Ed Yazijian | June 07, 2016

Thanks for writing this, Manan.


C M Naim | June 09, 2016

Well said. The news is so distressing. But it was coming, from the day last year the administration announced its plans to 'centralize' certain work. That was the time for the departments and faculty to challenge the plan. As one group. Or at least as a coalition ALL departments. I see it as just one more successful move in their 'divide and rule' strategy. The star-turn professors have special contracts that contain assured secretarial, research help. The get "compensations" not salaries. It is the exclusively salaried, part time and full, who are being victimized. The lecturers and assistant professors will have to do some things themselves that they could count on Alicias to do. More work for the same pay. The students will suffer more. Presently if they have any 'administrative' problem they had one person to advise and guide and even do some intervening. Now they will have to que up at the Provosot's and Bursar's offices. Someone ought to dig out old telephone directories and tote up the number of Vice Presidents before and after Sonnenschein. That's when the trustees started to change the nature and aims of the university. It's no longer the university that was famous for producing people who taught at other major universities, for taking up and nurturing brilliant young people who then became stars in their own right, for letting its faculty do a lot of governing—when in '67 or '68 students took over the Ad. Bldg. (present day Levi Hall) they discovered that unlike at other universities the take over did not halt the university's functioning. The administration was so much non-centralized then. Anyway, UC is still a stink in the news with its plan to expel a student. Let's see what happens to him. Incidentally, I must mention here something that shocked me at the gala when Sheldon Pollock spoke. The Dean of the Humanities was conducting, and she introduced Zimmer not in the manner I had always heard before -- Now the President of the university ..., Or Now President... will speak some words of greetings... Instead she spent a few sentences praising him and his achievements. Sad.


AK | August 25, 2016

So Eastern Europeans on the South Side are still lower class, just like in the days of Sinclair's Jungle, over a century ago? Not surprising, is it. Thank you for writing this. I found this piece because I'm considering taking your class this fall, and I wanted to get a sense of you, perhaps to see how you interact with the world. I was one of these administrative assistants, and you are right, I lasted a few months past a decade.
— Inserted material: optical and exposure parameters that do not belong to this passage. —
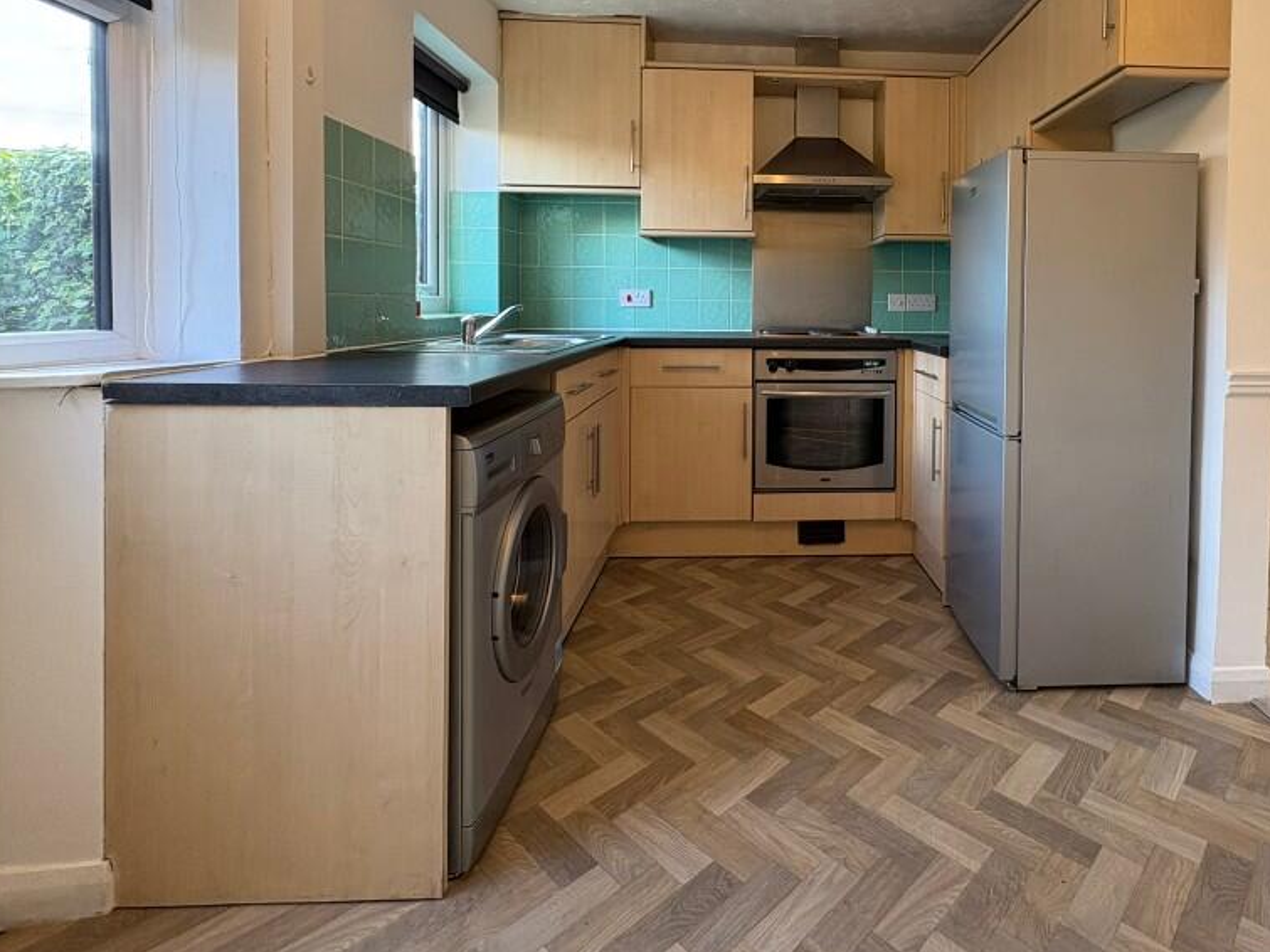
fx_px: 697
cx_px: 792
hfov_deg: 83.1
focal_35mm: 19
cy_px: 320
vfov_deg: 66.9
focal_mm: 2.22
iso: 250
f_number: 2.2
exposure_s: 1/95
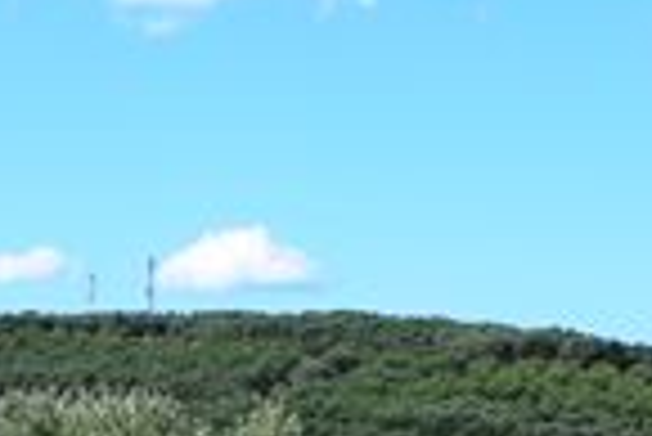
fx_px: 3463
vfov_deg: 7.1
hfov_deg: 10.5
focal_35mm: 191
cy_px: 694
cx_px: -270
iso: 200
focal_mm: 18
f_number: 9
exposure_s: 1/320
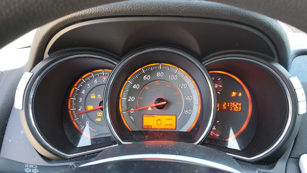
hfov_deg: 66.1
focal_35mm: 29
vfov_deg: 39.9
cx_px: 153
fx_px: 236
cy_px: 109
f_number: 1.5
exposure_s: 1/120
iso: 97
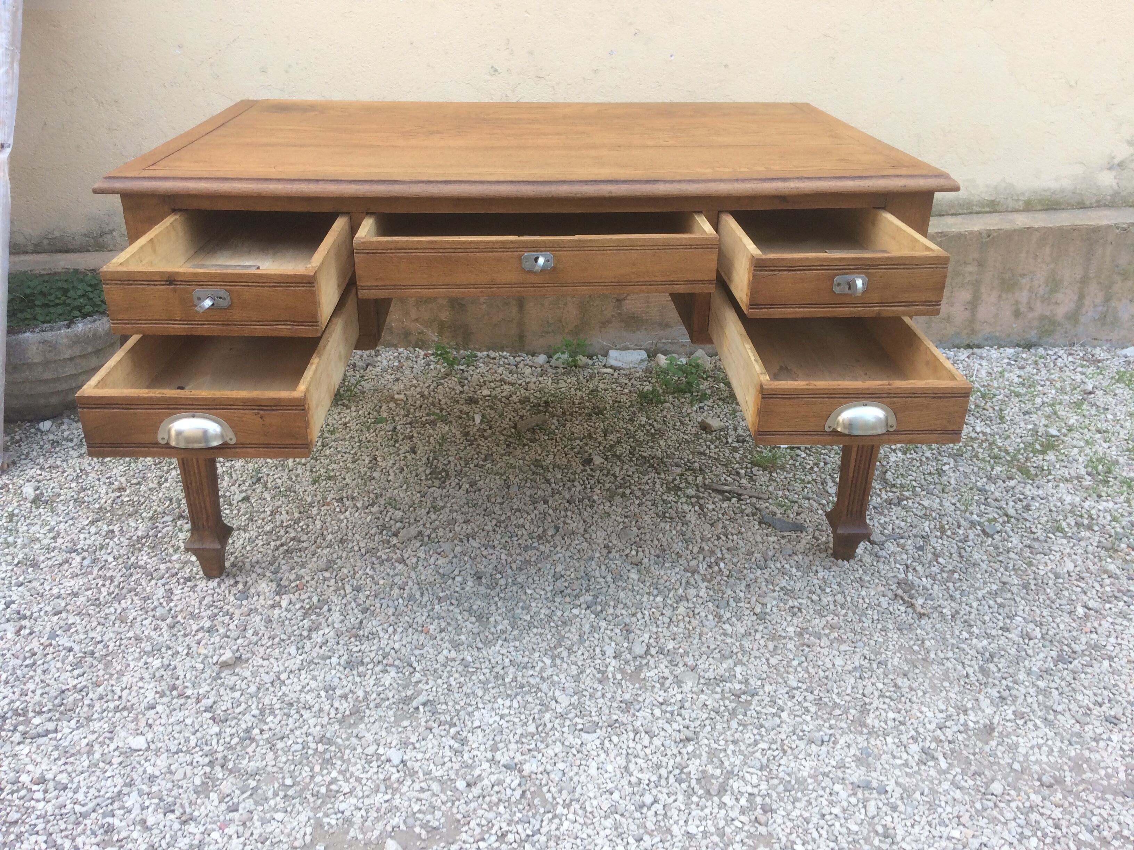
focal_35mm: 29
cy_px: 425
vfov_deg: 48.2
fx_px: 950
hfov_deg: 61.7
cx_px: 567
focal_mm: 4.15
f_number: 2.2
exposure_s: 1/163
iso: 32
It is heartening to see concern and appreciation for someone who will surely struggle because of this. Most don't even take that in. Imagine, please. If our service in these lower-middle class positions is not properly valued, just imagine how we fare in the classrooms of these elite institutions, as we seek another way out. Or if not that, at least follow a love of learning. But do we belong in these hallowed halls at all? We're not even valued as servants. Or is this a victimized illusion created by the bizarre sadisms of academia? Of cultures that value power over all else? Regardless, the post is appreciated.